With the super-success of Hamilton, the founding fathers are cool again, and we know you’ll love The Taming—which looks at today’s political structure via a quick visit to George Washington and James Madison. For the record, The Taming came before Hamilton, by several years in fact, but playwright Lauren Gunderson is grateful for its popularity because she shares so many of its goals to re-engage the general public in civics—and also because Taming audiences now “get” her Hamilton references better; as she says, “Those Hamilton references used to get a titter, and now they get a guffaw.”
Born out of frustration at partisan gridlock, The Taming is Lauren Gunderson’s attempt to use that frustration for good. Merritt interviewed her about the play in mid-June, and she had a lot to say about our nation’s history and why she loved putting our Founding Fathers on the stage.
MERRITT: What was the impetus for this play?
GUNDERSON: I was—and still am—infuriated that our politicians fail to come together into the kind of political alliance that has to happen to make government fluid and representative. People end up suffering when government shuts down, from the biggest issues of infrastructure and access to health care and such down to not being able to enjoy our national parks simply because our representatives are acting like toddlers. I felt like, how can I talk about this artistically and with comedy? I ended up creating a range of characters who can have the debate we should be having, putting people in the room where we can all say all the things we want to say about the other sides. You can’t say this stuff in polite company, but you can say it on stage.
MERRITT: So, why talk about the Founding Fathers?
GUNDERSON: I love examining our history by comparing it to now. The argument from the Right is that we need to preserve the constitution as the founders intended it, but the founders expected we would revisit the constitution every generation or so to keep it up to date. They were collaborating. We can’t pretend it was rarified environment, and they were changing all the time. They hadn’t even finished the Constitution and they were already amending it.

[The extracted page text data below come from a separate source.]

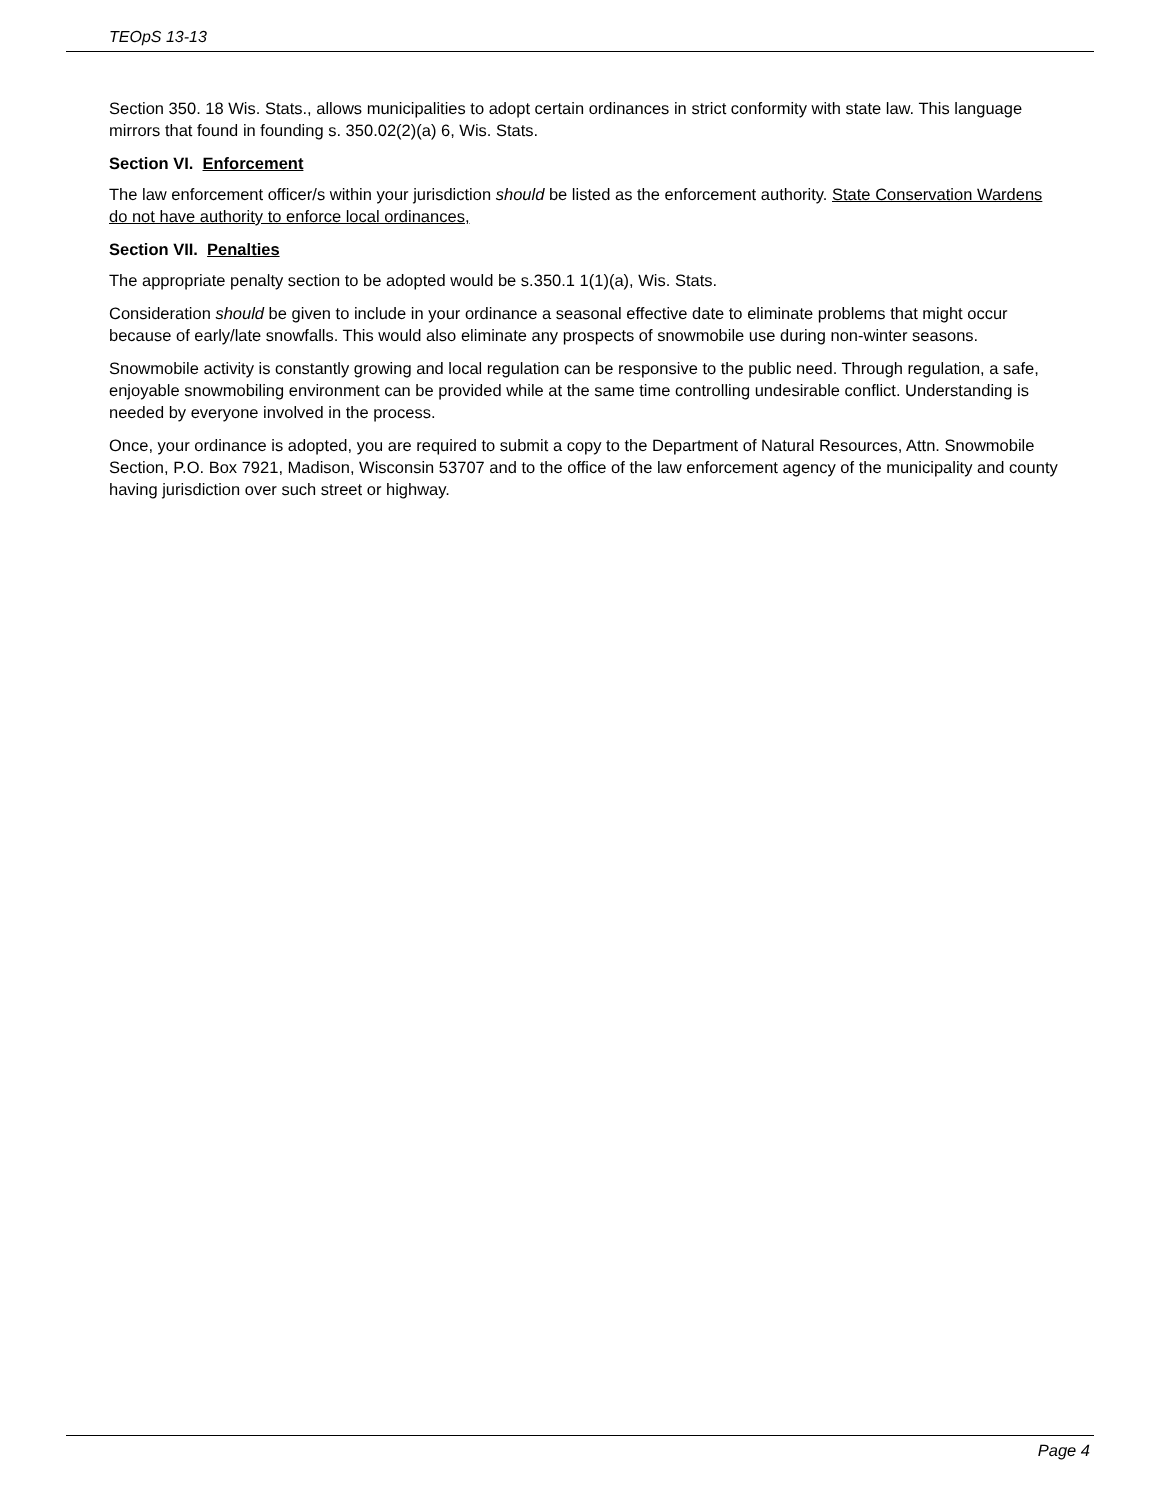TEOpS 13-13
Section 350. 18 Wis. Stats., allows municipalities to adopt certain ordinances in strict conformity with state law. This language mirrors that found in founding s. 350.02(2)(a) 6, Wis. Stats.
Section VI. Enforcement
The law enforcement officer/s within your jurisdiction should be listed as the enforcement authority. State Conservation Wardens do not have authority to enforce local ordinances,
Section VII. Penalties
The appropriate penalty section to be adopted would be s.350.1 1(1)(a), Wis. Stats.
Consideration should be given to include in your ordinance a seasonal effective date to eliminate problems that might occur because of early/late snowfalls. This would also eliminate any prospects of snowmobile use during non-winter seasons.
Snowmobile activity is constantly growing and local regulation can be responsive to the public need. Through regulation, a safe, enjoyable snowmobiling environment can be provided while at the same time controlling undesirable conflict. Understanding is needed by everyone involved in the process.
Once, your ordinance is adopted, you are required to submit a copy to the Department of Natural Resources, Attn. Snowmobile Section, P.O. Box 7921, Madison, Wisconsin 53707 and to the office of the law enforcement agency of the municipality and county having jurisdiction over such street or highway.
Page 4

What’s fun about telling the story this way is that we get to burst the mythological bubble of perfection and wisdom of founders. They are real people, trying to prove shit to each other and needing to compromise. They are politically intelligent but emotionally greedy and stupid all while being, yes, visionary proud patriots. Like all of us, they were hypocrites, arranging their patriotism to serve their purse not just their heart, and I love imagining their struggle of get it as right as possible, with all the obstacles they had. I mean Madison’s internal struggle over slavery alone—owning slaves and yet trying to stop the slave trade, knowing he can’t get agreement to abolish slavery as an institution but thinking he might have a chance at a compromise over ending the importation of slaves. And thinking of the ripple effect from one compromise—for example, without the electoral college, we would have had Gore as President instead of George W. Bush… I just find it fascinating to contemplate.
MERRITT: Or the unintended consequences a slightly different wording can have. I think of the Key & Peele Second Amendment skit, which leaves you with a bit of a “be careful what you wish for” feeling:
GUNDERSON: “Yes! And over all what I want to leave the audience with is the reminder that this government of ours isn’t biblical—it was made up by humans. If we don’t like it, we can change it. Yet over time, our sense of optimism has been drained and we’ve been made to feel government is something shady and we can’t change anything.

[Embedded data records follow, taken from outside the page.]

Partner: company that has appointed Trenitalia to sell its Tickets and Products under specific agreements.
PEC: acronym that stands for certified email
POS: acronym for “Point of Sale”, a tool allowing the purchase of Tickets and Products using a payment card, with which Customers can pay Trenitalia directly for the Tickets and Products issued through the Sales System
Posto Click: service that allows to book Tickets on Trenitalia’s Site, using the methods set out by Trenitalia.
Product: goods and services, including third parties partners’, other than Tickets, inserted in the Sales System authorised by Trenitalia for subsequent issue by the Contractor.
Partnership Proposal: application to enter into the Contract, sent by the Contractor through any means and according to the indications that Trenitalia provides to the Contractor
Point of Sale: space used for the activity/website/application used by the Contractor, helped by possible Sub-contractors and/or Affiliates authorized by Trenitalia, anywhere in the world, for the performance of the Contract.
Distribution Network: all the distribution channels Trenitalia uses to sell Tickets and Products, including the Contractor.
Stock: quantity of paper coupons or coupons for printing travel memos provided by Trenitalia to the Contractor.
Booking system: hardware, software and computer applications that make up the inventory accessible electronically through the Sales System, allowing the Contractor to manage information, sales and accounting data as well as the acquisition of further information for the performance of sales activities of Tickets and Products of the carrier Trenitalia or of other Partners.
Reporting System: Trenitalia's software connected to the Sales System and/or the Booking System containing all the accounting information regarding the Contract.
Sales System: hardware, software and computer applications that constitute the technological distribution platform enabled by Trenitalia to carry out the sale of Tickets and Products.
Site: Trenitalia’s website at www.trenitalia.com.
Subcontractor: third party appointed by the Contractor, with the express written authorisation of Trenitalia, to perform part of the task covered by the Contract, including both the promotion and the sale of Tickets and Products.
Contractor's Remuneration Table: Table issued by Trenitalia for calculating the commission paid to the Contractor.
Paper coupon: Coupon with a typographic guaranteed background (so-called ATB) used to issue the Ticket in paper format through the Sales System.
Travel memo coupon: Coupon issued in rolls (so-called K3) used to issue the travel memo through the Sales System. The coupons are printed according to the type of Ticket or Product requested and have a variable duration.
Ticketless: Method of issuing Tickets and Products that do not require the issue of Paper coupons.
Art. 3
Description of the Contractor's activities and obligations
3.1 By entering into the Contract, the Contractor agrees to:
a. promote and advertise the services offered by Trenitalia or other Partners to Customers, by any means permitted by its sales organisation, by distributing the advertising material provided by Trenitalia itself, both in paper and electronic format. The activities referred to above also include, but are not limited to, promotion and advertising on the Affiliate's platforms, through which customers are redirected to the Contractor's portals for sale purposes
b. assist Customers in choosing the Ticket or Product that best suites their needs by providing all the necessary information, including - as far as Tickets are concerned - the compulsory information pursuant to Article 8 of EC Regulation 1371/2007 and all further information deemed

To me, the most poignant part of the play is the end of the 2nd act when Pinkney and Madison are dreaming of the future of America—and seeing completely different opportunities. I want people crying when they feel they should be laughing. This isn’t the dream of the Founders—they’d be upset, not proud. If we really want them to be happy, we’ve got to get out shit together. The recent Senate filibuster is stirring up some energy again, and maybe through actions like that—and people seeing a play in which optimism reigns—might jump-start us again. I hope it will, anyway.
MERRITT: Indeed. Any last thoughts?
GUNDERSON: Yes. A couple days ago, comedian Carmen Esposito tweeted, “Since zero women & zero people of color weighed in on US constitution when it was written, I assume it may occasionally need a few updates.” That said it all for me.
MERRITT: So, readers… we toss it back to you.
If you could amend the Constitution, what would you change?
Now, what are you going to do to make that happen?